* _Task instructions_
Continue the patent text on electroplating aluminum with an iron-chromium alloy, starting right after its last sentence.

* _Extract provided_
>>>>
Attorney, Agent or Firm: Shlesinger Fitzsimmons Shlesinger
Claims
What is claimed is:
1. Method for making aluminum or aluminum alloy material electroplated with
an iron alloy containing 2-20 weight % of chromium, which comprises:
electroplating the material with the iron alloy containing 2-20 weight % of
chromium to form an electroplated surface with cracks then,
heat-treating the electroplated material at a temperature between about 450
and about 650.degree. C., producing an inter-diffusion layer at a boundary
area between a surface of the material and the iron alloy electroplated on
the surface, and
succeedingly cooling the electroplated material.
2. The method as claimed in claim 1, in which the cooling of the
electroplated material is conducted at a cooling speed of more than about
60.degree. C. per minute to effect growing of said cracks.
3. The method as claimed in claim 1, in which the cooling of the
electroplated material is conducted at a cooling speed of more than
5.degree. C. per minute and less than about 60.degree. C. per minute to
maintain the cracks as they are.
4. Method for making an aluminum or aluminum alloy material electroplated
with an iron alloy containing 2-20 weight % of chromium, which comprises;
electroplating the material with the iron alloy containing 2-20 weight % of
chromium to form an electroplated surface with cracks, and
applying to the electroplated surface a thermoplastic resin for coating
said surface of the material and impregnating the cracks therein.
5. Method for making an aluminum or aluminum alloy material electroplated
with an iron alloy containing 2-20 weight % of chromium, which comprises;
electroplating the material with the iron alloy containing 2-20 weight % of
chromium to form an electroplated surface with cracks, and
applying to and coating the electroplated surface with a thermosetting
resin mixed with lubricating solid particles for impregnating the cracks
in said surface.
Description
BACKGROUND OF THE INVENTION
This invention relates to a novel method of making iron-electroplated
aluminium or aluminium alloy materials, by which a selected or whole part
of surfaces of aluminium or aluminium alloy in the form of a sheet for
example is firmly electroplated by iron or iron alloy.
<<<<
* _Provided data_
>>>>
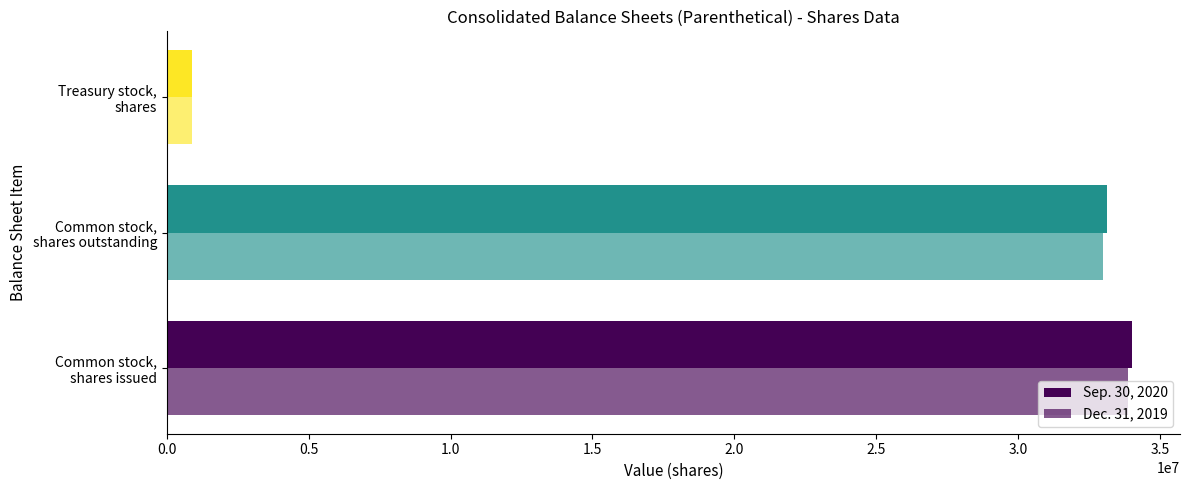

What is the lowest value of the Dec. 31, 2019 series?

875621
<<<<
* _Exercise result_
The materials made by this invention can widely be employed in various
industries including an automobile industry and electric appliance
industry. For example, in the automobile industry, there is every
indication that aluminium and aluminium alloys will be employed as much as
possible in order to lighten automobiles, while aluminium or aluminium
alloys as they are can hardly be structural materials for automobiles.
In this view, aluminium or aluminium alloys, surfaces of which are
iron-electroplated, have drawn our attention, because as they have
advantageous features such as good spot-weldability, they could be
structural materials for automobiles.
However, an iron layer which has been conventionally electroplated to
aluminium or aluminium alloy surfaces, peels off occasionally.
It is therefore an object of this invention to provide a method of making
iron-electroplated aluminium or aluminium alloy materials, plated iron
layer of which can hardly peel off from its aluminium or aluminium alloy
base, or can hardly cleave or fissure.
It is another object of this invention to provide a method of making
iron-electroplated aluminium or aluminium alloy materials, electroplated
iron layer of which can stand well against frictional and other wears.
Other objects of this invention will be apparent hereinunder from the
specification and from the recital of the appended claims.
SUMMARY OF THE INVENTION
In this invention, after surfaces of aluminium or an aluminium alloy were
electroplated by iron, they are subjected to a heat-treatment of a
temperature between about 450 and 650.degree. C., whereby an
inter-diffusion layer of Al and Fe is produced at the boundary area of the
aluminium or aluminium alloy base and the iron-electroplated layer on the
base. The inter-diffusion layer enhances the adhesion of the iron plating
with the aluminium base, and works to prevent the iron plating to peel off
from the aluminium base or to cleave or fissure. This is a characteristic
feature of this invention.
The aluminium or aluminium alloy material which has been heat-treated as
described above, has to be cooled. When the material is quenched rapidly
at a cooling speed of 60.degree. C./minute for example, fine cracks are
produced evenly all over the surfaces of iron plating. This is another
characteristic feature of this invention. Paints adhere very well to the
aluminium or aluminium alloy material having such cracks on its surfaces.
It will be noted in this connection that conventional zinc plated steel
sheets for automobiles are necessarily coated at their surfaces by zinc
phosphate films, so that paints can adhere well to them. The aluminium or
aluminium alloy material of this invention does not need such coating for
the sake of painting.
When the heat-treated material is gradually cooled, instead of being
rapidly quenched, at a cooling speed of 5-10.degree. C./minute for
example, cracks will not be produced on surfaces of the material,
resulting in providing the material with smooth electroplated surfaces.
This kind of material which is also within the scope of this invention,
can advantageously be employed in an electric appliance industry as light
weight magnetic shielding materials and so on.
The aluminium material made in accordance with this invention can be
lubricated well, since its electroplated and cracked surfaces can reserve
machine oil well, and can accordingly be excellent in wear resistance.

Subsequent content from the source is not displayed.